Granted, this is a relatively minor concern in the grand scheme, but it's perhaps worth a mention because art remains one of the few things that can give us succor as the world we once knew collapses around us. Krabi, 2562 is a film that, sadly, is probably going to be overlooked in our new hellscape. Even in the best of times, it would be a tough sell. It is subtle, quiet, and demands a bit of patience. It is a film that reveals its trajectory slowly, moving in incomplete arcs and fragmentary gestures until, finally, it forms a perfect circle.

Krabi, 2562 takes its title from a place and a time. Krabi is the name of the tourist town in Thailand where the action, such as it is, unfolds. There is a commercial shoot on the shore that is the ostensible reason for our visit to Krabi, but this is just an instigating event that allows us to meet an unnamed woman (Siraphun Wattanajinda) who is a location scout for the shoot. She becomes our primary interlocutor for the film, a Thai woman who appears to live in Europe and has a strong command of English. She arrives in Krabi not as a tourist but on a work trip, as she keeps insisting. But those she meets, especially the hotel guide (Primrin Puarat), reinforce her status as a visitor. She is a hybridized subject, someone between cultures who, as a result, returns to her ancestral nation as a "foreigner."

The guide tells the visitor about a number of local legends, the most notable of which has to do with a magical serpent who, upon being slighted a a royal wedding, enacts a curse that indirectly results in the creation of the rocky shores of Krabi itself. Late in the film, we see tourists on the beach near a cave, unaware that inside the cave lurk prehistoric figures whose disconnection to present time seems to link them to "mythic" time in some way. One can detect a similarity to the work of Apichatpong here, although Krabi is a bit more concrete. Here, a town in Thailand "sells" its lore, while failing to recognize the very present elements of Thai / Siamese history welling up from the past.

Krabi, 2562 takes the numerical portion of its title from the year of the film's making (2019) in the Thai Buddhist calendar. So the filmmakers are emphasizing this problem of Western and Eastern time coexisting in a kind of vertical present. This cross-cultural conundrum is not just the theme of Krabi, 2562; it is the very foundation of its making. The film is a collaboration between Thai director Anocha Suwichakornpong (Mundane History; By the Time It Gets Dark) and British filmmaker Ben Rivers (Two Years at Sea, A Spell to Ward Off the Darkness). Both filmmakers are intrepid, global artists, but here they bring their own special skill sets to bear on the unique problems presented by Krabi, 2562.

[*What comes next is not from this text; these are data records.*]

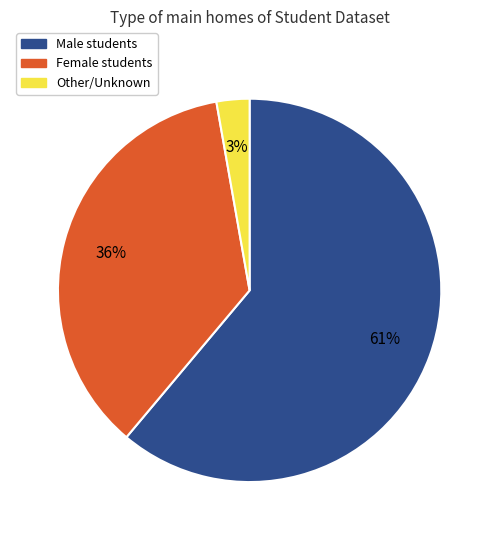

To the nearest percent, what is the difference between the largest and smallest slice percentages?

58%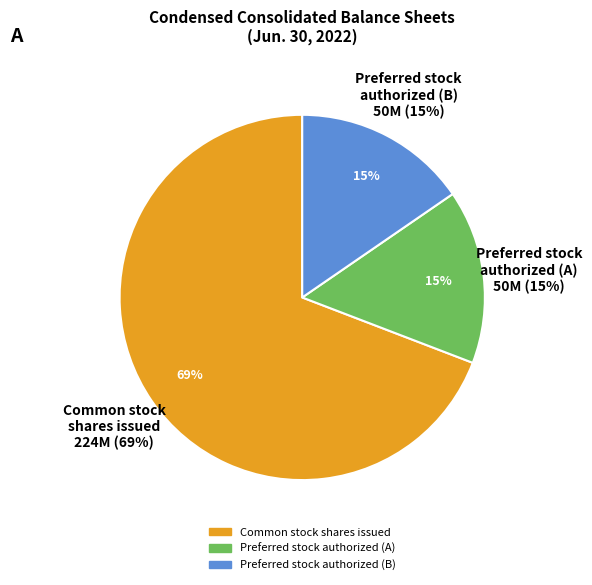

What is the change in value from Common stock, shares issued to Preferred stock, shares authorized (Series A)?

-174406856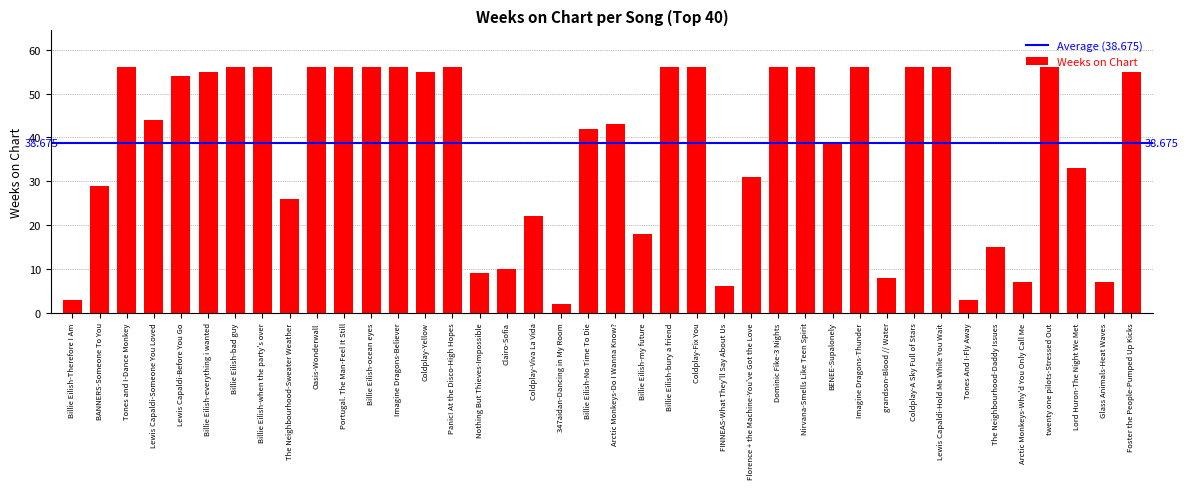

Between Lewis Capaldi-Someone You Loved and Billie Eilish-bury a friend, which is larger?

Billie Eilish-bury a friend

After all, this is a film about coming and going, being an insider and an outsider, discovering how to see a place from multiple perspectives. Anocha, whose previous films have been highly personal, abstract interrogations of Thai cultural and political history, examines Krabi as a space of differential meaning, a sign-system wherein Thailand presents a particular image to outsiders and to itself. (Not for nothing does the film begin with schoolchildren standing in formation, reciting a pledge to the King and the Thai state.). Rivers, meanwhile, uses his experimental approach to landscape, as well as his humble, unemphatic cosmopolitanism, to see Krabi anew, like a "tourist" well acquainted with the problematics of tourism.

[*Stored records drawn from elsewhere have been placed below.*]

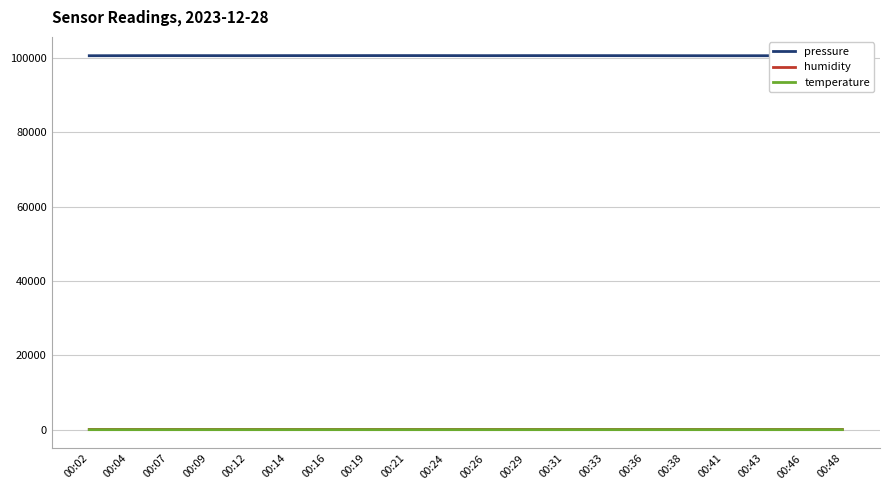

At how many categories does at least one series exceed 40767?

20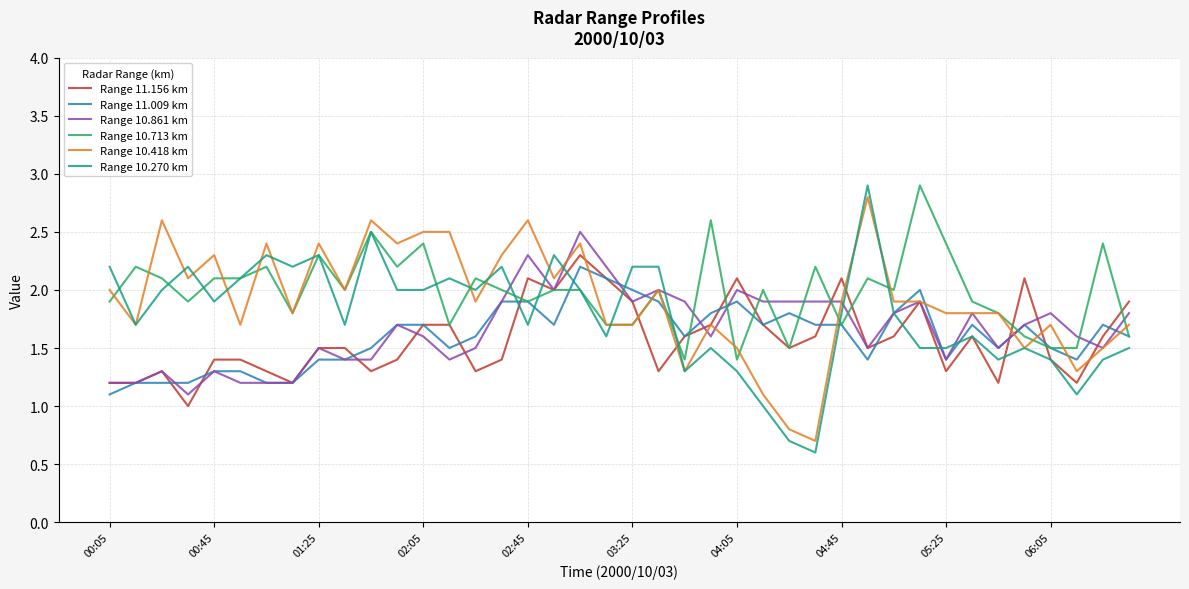

What is the sum of all Range 10.713 km values?

79.3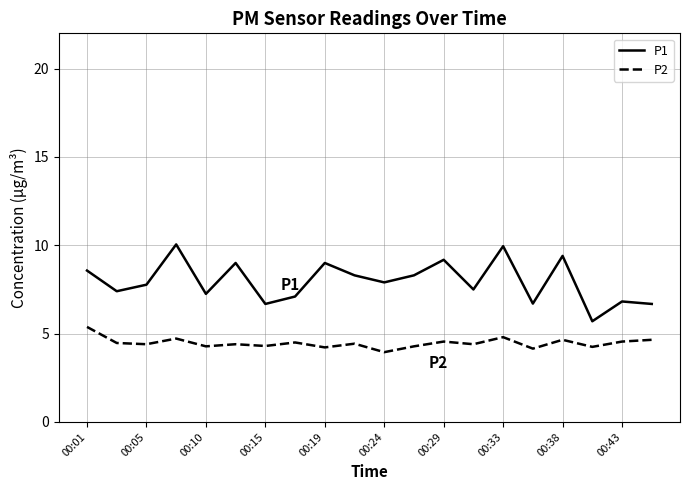

True or false: P1 and P2 cross at least once.

False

Together, Anocha and Rivers produce a film that works to capture the essential bustle of Krabi -- a place where, among other things, class differences are made illegible to the untrained eye. But at the same time, Krabi, 2562 applies pressure to its own premises, calling into question the degree to which any historical space or time can be accurately depicted, at least with our available means.

At one point in the film, the unnamed woman visits a defunct move theater, a place where her parents met. Inside, she sees the now-empty screen, swarming with birds who fly both in front of and behind the white expanse, producing an eerie 3D effect. This push and pull, against an uncertain backdrop, could serve as an emblem for Krabi, 2562.